Retrieve all lines below that have the string "format".

Text-based design files
Start of Block

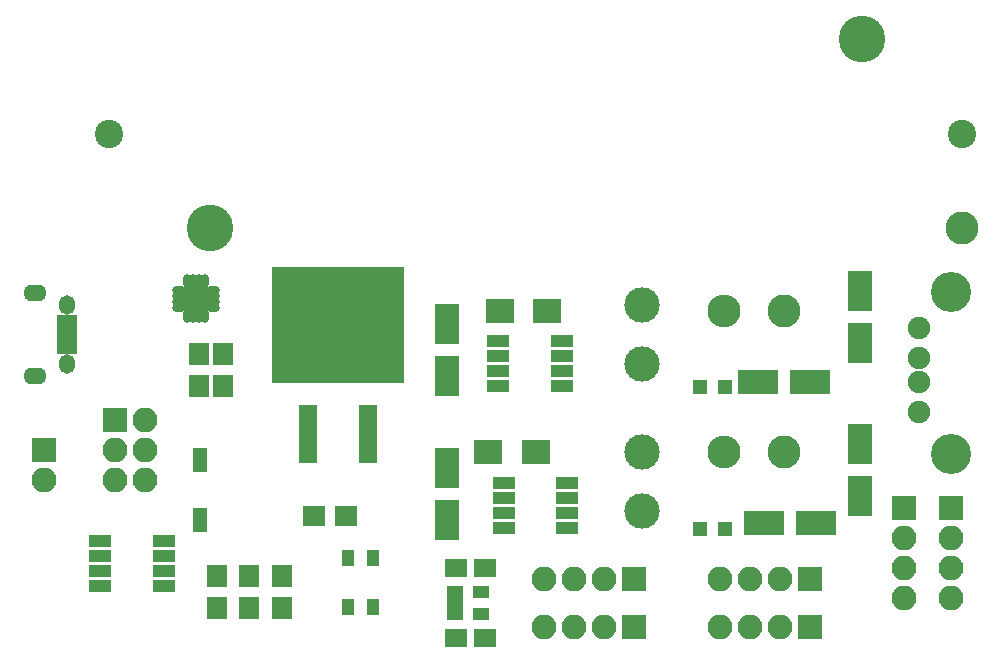
<source format=gts>
G04 #@! TF.FileFunction,Soldermask,Top*
%FSLAX46Y46*%
G04 Gerber Fmt 4.6, Leading zero omitted, Abs format (unit mm)*
G04 Created by KiCad (PCBNEW 4.0.7) date 11/28/17 13:54:14*
%MOMM*%
%LPD*%
G01*
G04 APERTURE LIST*
%ADD10C,0.100000*%
%ADD11R,1.950000X1.000000*%
%ADD12R,2.000000X3.400000*%
%ADD13R,3.400000X2.000000*%
%ADD14R,1.900000X1.650000*%
%ADD15R,1.200000X1.300000*%
%ADD16R,1.700000X1.900000*%
%ADD17R,2.100000X2.100000*%
%ADD18O,2.100000X2.100000*%
%ADD19R,1.750000X0.800000*%
%ADD20O,1.350000X1.650000*%
%ADD21O,1.950000X1.400000*%
%ADD22C,1.900000*%
%ADD23C,3.400000*%
%ADD24C,3.000000*%
%ADD25C,2.800000*%
%ADD26O,2.800000X2.800000*%
%ADD27R,1.500000X5.000000*%
%ADD28R,11.200000X9.800000*%
%ADD29R,2.400000X2.100000*%
%ADD30C,2.400000*%
%ADD31C,3.950000*%
%ADD32C,2.790000*%
%ADD33O,0.700000X1.150000*%
%ADD34O,1.150000X0.700000*%
%ADD35R,1.300000X1.300000*%
%ADD36R,1.460000X1.050000*%
%ADD37R,1.900000X1.700000*%
%ADD38R,1.050000X1.450000*%
%ADD39R,1.160000X2.000000*%
G04 APERTURE END LIST*
D10*
D11*
X128300000Y-83595000D03*
X128300000Y-84865000D03*
X128300000Y-86135000D03*
X128300000Y-87405000D03*
X133700000Y-87405000D03*
X133700000Y-86135000D03*
X133700000Y-84865000D03*
X133700000Y-83595000D03*
D12*
X123500000Y-70100000D03*
X123500000Y-74500000D03*
D13*
X149800000Y-75000000D03*
X154200000Y-75000000D03*
D12*
X123500000Y-82300000D03*
X123500000Y-86700000D03*
D13*
X150300000Y-87000000D03*
X154700000Y-87000000D03*
D14*
X124250000Y-96750000D03*
X126750000Y-96750000D03*
X124250000Y-90750000D03*
X126750000Y-90750000D03*
D12*
X158500000Y-67300000D03*
X158500000Y-71700000D03*
X158500000Y-80300000D03*
X158500000Y-84700000D03*
D15*
X147000000Y-75500000D03*
X144900000Y-75500000D03*
X147000000Y-87500000D03*
X144900000Y-87500000D03*
D16*
X104000000Y-94200000D03*
X104000000Y-91500000D03*
X109500000Y-94200000D03*
X109500000Y-91500000D03*
X106750000Y-94200000D03*
X106750000Y-91500000D03*
D17*
X154250000Y-95750000D03*
D18*
X151710000Y-95750000D03*
X149170000Y-95750000D03*
X146630000Y-95750000D03*
D17*
X89400000Y-80800000D03*
D18*
X89400000Y-83340000D03*
D19*
X91350000Y-69700000D03*
X91350000Y-70350000D03*
X91350000Y-71000000D03*
X91350000Y-71650000D03*
X91350000Y-72300000D03*
D20*
X91350000Y-68500000D03*
X91350000Y-73500000D03*
D21*
X88650000Y-67500000D03*
X88650000Y-74500000D03*
D22*
X163500000Y-70430000D03*
X163500000Y-72970000D03*
X163500000Y-75000000D03*
X163500000Y-77540000D03*
D23*
X166170000Y-67380000D03*
X166170000Y-81100000D03*
D24*
X140000000Y-73500000D03*
X140000000Y-68500000D03*
X140000000Y-81000000D03*
X140000000Y-86000000D03*
D25*
X152000000Y-69000000D03*
D26*
X146920000Y-69000000D03*
D25*
X152000000Y-81000000D03*
D26*
X146920000Y-81000000D03*
D27*
X111710000Y-79400000D03*
X116790000Y-79400000D03*
D28*
X114250000Y-70250000D03*
D29*
X132000000Y-69000000D03*
X128000000Y-69000000D03*
X131000000Y-81000000D03*
X127000000Y-81000000D03*
D16*
X104500000Y-72650000D03*
X104500000Y-75350000D03*
X102500000Y-72650000D03*
X102500000Y-75350000D03*
D11*
X127800000Y-71595000D03*
X127800000Y-72865000D03*
X127800000Y-74135000D03*
X127800000Y-75405000D03*
X133200000Y-75405000D03*
X133200000Y-74135000D03*
X133200000Y-72865000D03*
X133200000Y-71595000D03*
D30*
X167110000Y-54000000D03*
X94890000Y-54000000D03*
D31*
X158600000Y-46000000D03*
X103400000Y-62000000D03*
D32*
X167110000Y-62000000D03*
D33*
X103000000Y-66525000D03*
X102500000Y-66525000D03*
X102000000Y-66525000D03*
X101500000Y-66525000D03*
D34*
X100775000Y-67250000D03*
X100775000Y-67750000D03*
X100775000Y-68250000D03*
X100775000Y-68750000D03*
D33*
X101500000Y-69475000D03*
X102000000Y-69475000D03*
X102500000Y-69475000D03*
X103000000Y-69475000D03*
D34*
X103725000Y-68750000D03*
X103725000Y-68250000D03*
X103725000Y-67750000D03*
X103725000Y-67250000D03*
D35*
X101800000Y-68450000D03*
X102700000Y-68450000D03*
X101800000Y-67550000D03*
X102700000Y-67550000D03*
D36*
X124150000Y-92800000D03*
X124150000Y-93750000D03*
X124150000Y-94700000D03*
X126350000Y-94700000D03*
X126350000Y-92800000D03*
D11*
X94100000Y-88495000D03*
X94100000Y-89765000D03*
X94100000Y-91035000D03*
X94100000Y-92305000D03*
X99500000Y-92305000D03*
X99500000Y-91035000D03*
X99500000Y-89765000D03*
X99500000Y-88495000D03*
D17*
X154250000Y-91750000D03*
D18*
X151710000Y-91750000D03*
X149170000Y-91750000D03*
X146630000Y-91750000D03*
D17*
X166200000Y-85720000D03*
D18*
X166200000Y-88260000D03*
X166200000Y-90800000D03*
X166200000Y-93340000D03*
D17*
X162200000Y-85720000D03*
D18*
X162200000Y-88260000D03*
X162200000Y-90800000D03*
X162200000Y-93340000D03*
D17*
X139330000Y-95750000D03*
D18*
X136790000Y-95750000D03*
X134250000Y-95750000D03*
X131710000Y-95750000D03*
D17*
X139330000Y-91750000D03*
D18*
X136790000Y-91750000D03*
X134250000Y-91750000D03*
X131710000Y-91750000D03*
D17*
X95400000Y-78260000D03*
D18*
X97940000Y-78260000D03*
X95400000Y-80800000D03*
X97940000Y-80800000D03*
X95400000Y-83340000D03*
X97940000Y-83340000D03*
D37*
X114950000Y-86400000D03*
X112250000Y-86400000D03*
D38*
X115125000Y-94075000D03*
X115125000Y-89925000D03*
X117275000Y-94075000D03*
X117275000Y-89925000D03*
D39*
X102600000Y-81660000D03*
X102600000Y-86740000D03*
M02*

</source>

End of Block

▸ Answer below
<source format=gts>
G04 Gerber Fmt 4.6, Leading zero omitted, Abs format (unit mm)*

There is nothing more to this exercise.